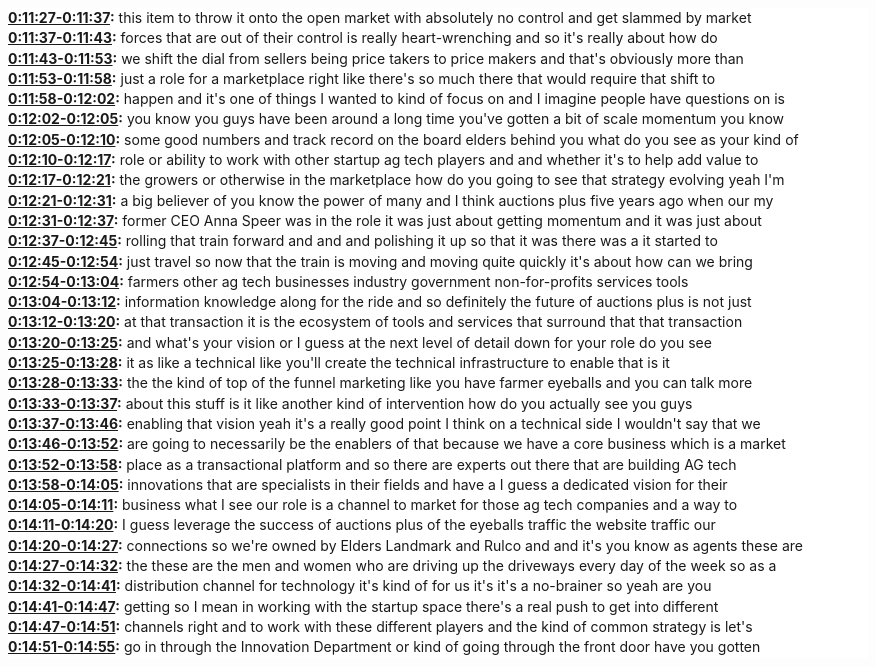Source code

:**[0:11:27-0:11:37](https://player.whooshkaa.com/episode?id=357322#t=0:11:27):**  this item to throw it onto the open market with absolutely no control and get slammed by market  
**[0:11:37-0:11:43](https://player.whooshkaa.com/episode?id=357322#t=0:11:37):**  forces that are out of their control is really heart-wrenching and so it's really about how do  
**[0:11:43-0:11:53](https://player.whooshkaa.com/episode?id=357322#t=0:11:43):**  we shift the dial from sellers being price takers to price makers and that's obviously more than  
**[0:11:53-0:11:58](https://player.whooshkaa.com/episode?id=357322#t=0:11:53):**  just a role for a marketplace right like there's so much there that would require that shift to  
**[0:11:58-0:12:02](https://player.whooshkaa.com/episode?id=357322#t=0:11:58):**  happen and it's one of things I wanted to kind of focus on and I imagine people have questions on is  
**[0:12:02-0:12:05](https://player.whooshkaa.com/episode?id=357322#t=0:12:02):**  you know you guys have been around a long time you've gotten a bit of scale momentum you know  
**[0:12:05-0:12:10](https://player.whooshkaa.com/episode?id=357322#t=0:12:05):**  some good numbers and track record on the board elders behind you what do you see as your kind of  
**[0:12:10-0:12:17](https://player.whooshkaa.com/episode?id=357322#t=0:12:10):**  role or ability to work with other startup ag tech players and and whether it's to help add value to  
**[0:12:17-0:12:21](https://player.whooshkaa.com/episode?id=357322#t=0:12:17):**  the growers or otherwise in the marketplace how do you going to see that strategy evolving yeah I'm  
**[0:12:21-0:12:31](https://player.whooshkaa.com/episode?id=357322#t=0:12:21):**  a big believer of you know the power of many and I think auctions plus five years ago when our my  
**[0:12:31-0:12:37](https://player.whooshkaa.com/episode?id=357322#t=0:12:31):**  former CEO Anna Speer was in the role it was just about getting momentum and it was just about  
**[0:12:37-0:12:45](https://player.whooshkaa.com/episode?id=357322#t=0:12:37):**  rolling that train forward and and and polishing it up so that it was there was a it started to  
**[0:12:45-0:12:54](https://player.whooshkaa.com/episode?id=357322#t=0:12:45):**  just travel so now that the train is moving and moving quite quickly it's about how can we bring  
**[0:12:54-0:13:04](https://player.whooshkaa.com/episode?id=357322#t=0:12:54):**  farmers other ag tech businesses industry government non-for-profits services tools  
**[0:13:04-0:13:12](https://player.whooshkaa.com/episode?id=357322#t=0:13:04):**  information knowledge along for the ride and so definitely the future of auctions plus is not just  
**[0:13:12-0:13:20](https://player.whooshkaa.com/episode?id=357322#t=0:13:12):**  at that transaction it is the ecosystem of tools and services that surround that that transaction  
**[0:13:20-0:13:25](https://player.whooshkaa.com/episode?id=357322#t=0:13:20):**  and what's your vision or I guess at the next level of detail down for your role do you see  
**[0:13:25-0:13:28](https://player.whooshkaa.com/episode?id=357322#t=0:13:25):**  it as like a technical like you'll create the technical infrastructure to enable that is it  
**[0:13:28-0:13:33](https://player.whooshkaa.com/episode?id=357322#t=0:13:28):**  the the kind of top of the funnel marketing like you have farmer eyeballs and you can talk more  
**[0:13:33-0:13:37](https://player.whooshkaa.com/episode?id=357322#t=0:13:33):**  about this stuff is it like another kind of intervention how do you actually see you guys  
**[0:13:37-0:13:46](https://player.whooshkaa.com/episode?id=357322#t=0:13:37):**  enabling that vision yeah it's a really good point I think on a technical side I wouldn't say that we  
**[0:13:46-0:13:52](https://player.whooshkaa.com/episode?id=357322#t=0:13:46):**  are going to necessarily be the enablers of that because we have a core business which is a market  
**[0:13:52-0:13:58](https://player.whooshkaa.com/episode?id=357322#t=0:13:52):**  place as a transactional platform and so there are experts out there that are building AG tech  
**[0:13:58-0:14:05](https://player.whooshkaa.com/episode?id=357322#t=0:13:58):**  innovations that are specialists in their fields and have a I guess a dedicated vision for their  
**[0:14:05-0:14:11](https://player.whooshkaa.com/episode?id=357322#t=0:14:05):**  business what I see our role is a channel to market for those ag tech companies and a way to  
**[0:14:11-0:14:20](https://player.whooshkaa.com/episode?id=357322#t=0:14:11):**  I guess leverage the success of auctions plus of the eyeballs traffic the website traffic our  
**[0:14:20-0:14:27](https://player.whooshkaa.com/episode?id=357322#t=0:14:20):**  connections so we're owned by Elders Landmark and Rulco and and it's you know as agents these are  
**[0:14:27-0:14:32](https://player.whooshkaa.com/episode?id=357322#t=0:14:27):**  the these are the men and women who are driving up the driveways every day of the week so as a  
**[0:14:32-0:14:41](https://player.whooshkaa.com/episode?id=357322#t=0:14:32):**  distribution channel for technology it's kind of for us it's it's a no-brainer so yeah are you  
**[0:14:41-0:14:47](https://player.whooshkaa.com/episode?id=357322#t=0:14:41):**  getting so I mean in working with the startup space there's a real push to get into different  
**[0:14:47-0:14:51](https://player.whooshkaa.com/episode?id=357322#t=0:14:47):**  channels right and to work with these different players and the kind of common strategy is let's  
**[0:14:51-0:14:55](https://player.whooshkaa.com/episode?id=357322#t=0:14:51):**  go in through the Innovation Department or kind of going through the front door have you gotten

==*==

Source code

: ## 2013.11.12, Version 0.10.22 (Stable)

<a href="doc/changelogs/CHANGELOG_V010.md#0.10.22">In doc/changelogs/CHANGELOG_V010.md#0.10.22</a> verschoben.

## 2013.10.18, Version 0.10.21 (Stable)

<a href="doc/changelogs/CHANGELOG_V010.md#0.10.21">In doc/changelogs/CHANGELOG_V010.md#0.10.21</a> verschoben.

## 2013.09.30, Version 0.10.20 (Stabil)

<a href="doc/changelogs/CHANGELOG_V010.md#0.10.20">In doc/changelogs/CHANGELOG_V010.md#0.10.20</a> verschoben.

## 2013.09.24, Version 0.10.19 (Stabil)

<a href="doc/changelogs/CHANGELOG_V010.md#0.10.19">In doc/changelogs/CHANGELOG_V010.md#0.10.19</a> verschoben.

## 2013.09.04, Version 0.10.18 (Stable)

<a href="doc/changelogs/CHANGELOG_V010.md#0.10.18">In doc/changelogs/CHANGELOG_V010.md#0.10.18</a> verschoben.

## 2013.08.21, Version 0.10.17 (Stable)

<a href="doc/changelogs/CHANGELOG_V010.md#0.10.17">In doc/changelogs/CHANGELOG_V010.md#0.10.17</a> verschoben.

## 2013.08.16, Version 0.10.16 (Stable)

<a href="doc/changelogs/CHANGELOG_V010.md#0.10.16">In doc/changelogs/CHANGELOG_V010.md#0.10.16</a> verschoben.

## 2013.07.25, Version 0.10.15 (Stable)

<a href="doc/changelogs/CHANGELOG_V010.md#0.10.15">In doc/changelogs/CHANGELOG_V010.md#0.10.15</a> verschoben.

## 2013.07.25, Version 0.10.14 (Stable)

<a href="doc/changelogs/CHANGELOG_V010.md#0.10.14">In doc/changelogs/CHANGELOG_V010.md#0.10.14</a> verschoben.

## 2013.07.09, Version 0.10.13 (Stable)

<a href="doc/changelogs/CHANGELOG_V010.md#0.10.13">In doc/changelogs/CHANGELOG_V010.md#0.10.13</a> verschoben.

==*==

PROBLEM STATEMENT →
Out of the entries above, write out only the lines between the line holding "your kind of" and the line holding "is not just", inclusive, each exactly as given.

SOLUTION FOR THIS PROBLEM →
**[0:12:05-0:12:10](https://player.whooshkaa.com/episode?id=357322#t=0:12:05):**  some good numbers and track record on the board elders behind you what do you see as your kind of  
**[0:12:10-0:12:17](https://player.whooshkaa.com/episode?id=357322#t=0:12:10):**  role or ability to work with other startup ag tech players and and whether it's to help add value to  
**[0:12:17-0:12:21](https://player.whooshkaa.com/episode?id=357322#t=0:12:17):**  the growers or otherwise in the marketplace how do you going to see that strategy evolving yeah I'm  
**[0:12:21-0:12:31](https://player.whooshkaa.com/episode?id=357322#t=0:12:21):**  a big believer of you know the power of many and I think auctions plus five years ago when our my  
**[0:12:31-0:12:37](https://player.whooshkaa.com/episode?id=357322#t=0:12:31):**  former CEO Anna Speer was in the role it was just about getting momentum and it was just about  
**[0:12:37-0:12:45](https://player.whooshkaa.com/episode?id=357322#t=0:12:37):**  rolling that train forward and and and polishing it up so that it was there was a it started to  
**[0:12:45-0:12:54](https://player.whooshkaa.com/episode?id=357322#t=0:12:45):**  just travel so now that the train is moving and moving quite quickly it's about how can we bring  
**[0:12:54-0:13:04](https://player.whooshkaa.com/episode?id=357322#t=0:12:54):**  farmers other ag tech businesses industry government non-for-profits services tools  
**[0:13:04-0:13:12](https://player.whooshkaa.com/episode?id=357322#t=0:13:04):**  information knowledge along for the ride and so definitely the future of auctions plus is not just  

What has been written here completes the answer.